__Data excerpts__:
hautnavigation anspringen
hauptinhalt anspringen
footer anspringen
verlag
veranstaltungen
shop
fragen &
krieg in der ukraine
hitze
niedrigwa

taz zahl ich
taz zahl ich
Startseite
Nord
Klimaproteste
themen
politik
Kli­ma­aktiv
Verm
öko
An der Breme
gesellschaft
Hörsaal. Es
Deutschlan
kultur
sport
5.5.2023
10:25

==

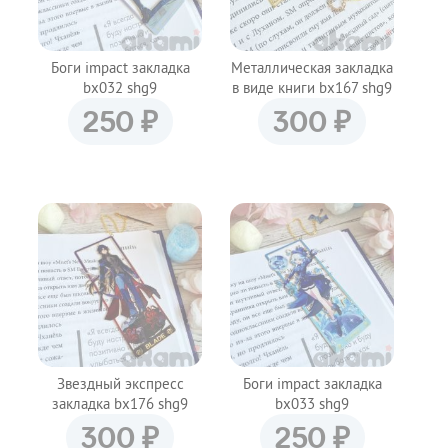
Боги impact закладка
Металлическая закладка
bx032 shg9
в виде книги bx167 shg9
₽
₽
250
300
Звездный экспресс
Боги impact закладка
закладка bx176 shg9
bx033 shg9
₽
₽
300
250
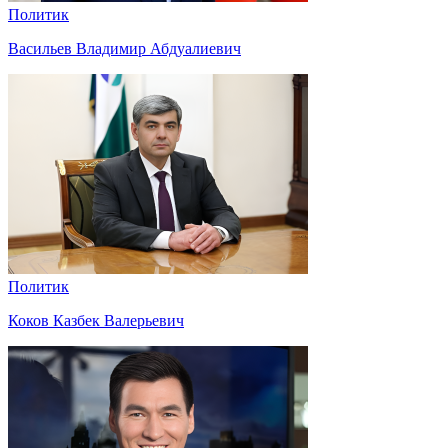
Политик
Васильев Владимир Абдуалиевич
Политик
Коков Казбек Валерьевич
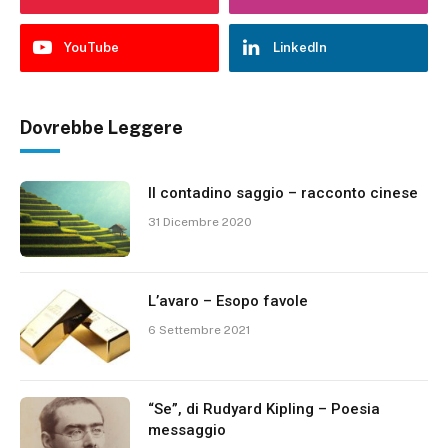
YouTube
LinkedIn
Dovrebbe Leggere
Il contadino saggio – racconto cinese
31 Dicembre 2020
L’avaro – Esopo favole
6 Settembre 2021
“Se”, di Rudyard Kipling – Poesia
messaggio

__Exercise description__: Using the listing above, show each line with the word "закладка" in it.

__Output__:
Боги impact закладка
Металлическая закладка
Боги impact закладка
закладка bx176 shg9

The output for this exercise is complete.